I was going through old photos and labeling them. Dad had a box that held a lot of things including this old fountain pen. It is a Parker. It is black and may have some accenting in the grooves. I think he might have had this during WWII in the South Pacific. Not really sure how old it is. Don't think it has a dollar value but has more sentimental value.


----------



## Penultimate (Aug 4, 2018)

Hi, check the body with a magnifier. The pen name like Vacumatic and a date code are probably stamped on it. If the pen is not a lever filler then it might be a Vacumatic. The jeweled end of the pen body will unscrew showing the pump plunger. 

I was looking thru some old pens and pencils in my Dad's stuff and found a Vacumatic made in 1934. As a bonus, it had my great Uncle 's name engraved on it. 

Nice find. 


Sent from my iPad using Penturners.org mobile app


----------



## its_virgil (Aug 4, 2018)

It is worth having it refurbished. Definitely looks like a vacumatic. Look for date code. Then research.
Don


----------



## Curly (Aug 4, 2018)

A bit of information here.


----------



## duncsuss (Aug 4, 2018)

Pete's link didn't work for me, but I knew where it was aiming -- Richard Binder's website is a treasure-trove of information about fountain pens.

Try THIS LINK

Just going by the jewel on the end of the blind cap (at the end of the barrel), this pen dates to before 1942. The metal ring on the end of the cap went away -- the brass was needed for the war effort.

The design of the clip, and other details, will help you date it fairly accurately (even if you cannot read or decipher the Parker date marks on the pen barrel.)

 It's a beautiful pen, and whether it has a high dollar value or not I'd expect it is of immense value to you. Please consider getting it overhauled and use it at every opportunity.


----------



## Curly (Aug 5, 2018)

Thanks Duncan. That’s what I get when I copy and paste links using my phone.


----------



## corgicoupe (Aug 30, 2018)

I had two Parker Vacumatics like that restored by Danny Fudge at TheWritePen.

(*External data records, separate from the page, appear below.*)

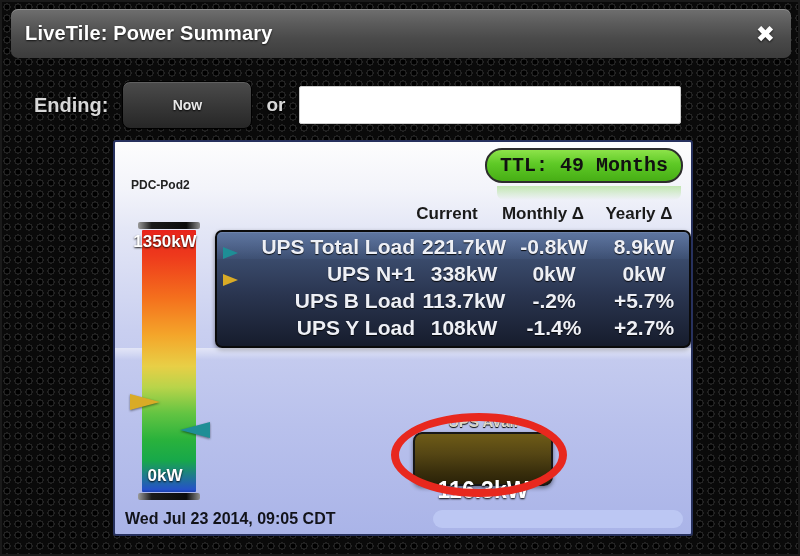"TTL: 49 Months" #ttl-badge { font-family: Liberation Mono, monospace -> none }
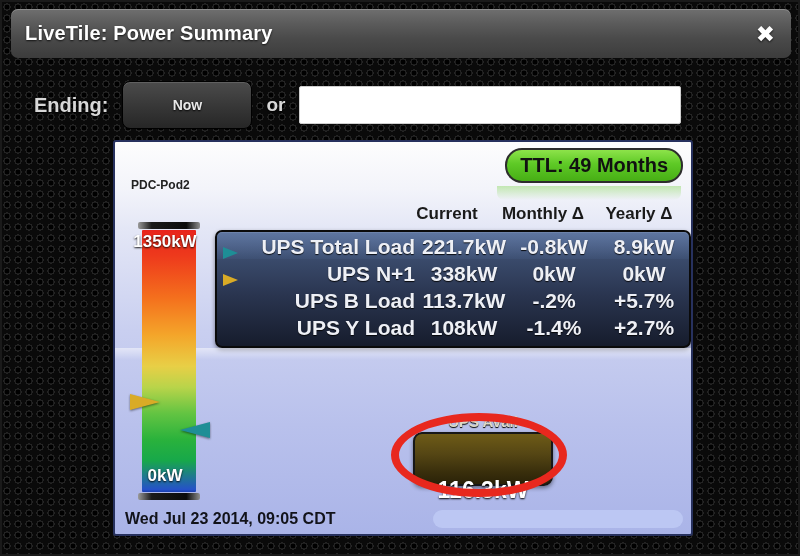"UPS Total Load" .drow { align-items: flex-end -> flex-start; font-size: 21px -> 15px }
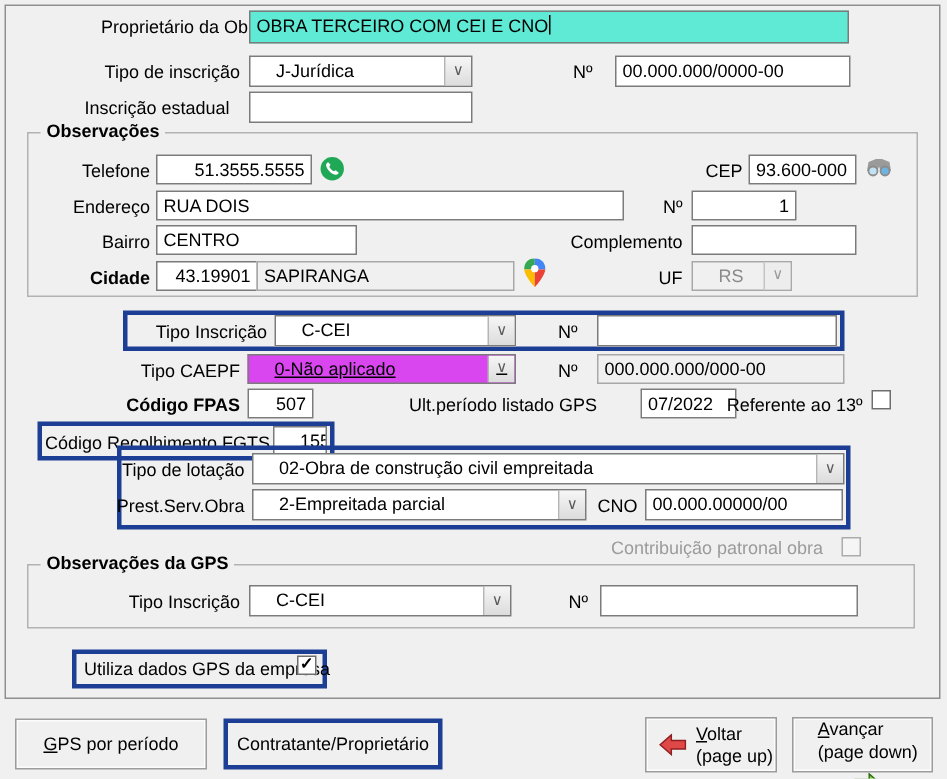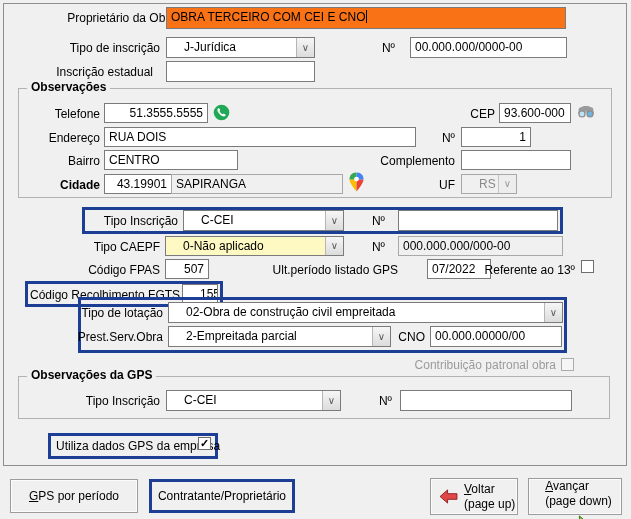"OBRA TERCEIRO COM CEI E" .tb.yellow { background: #f97316 -> #5eead4 }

He suggested I double the insurance given with Priority Mail, which should give you some idea as to value of your find. I think restoration cost was about $50 total for the two pens.


----------



## Woodchipper (Aug 30, 2018)

I don't think I will have it refurbished.  I did that to an antique shotgun before I found that  was a "no-no." Ruined the value.


----------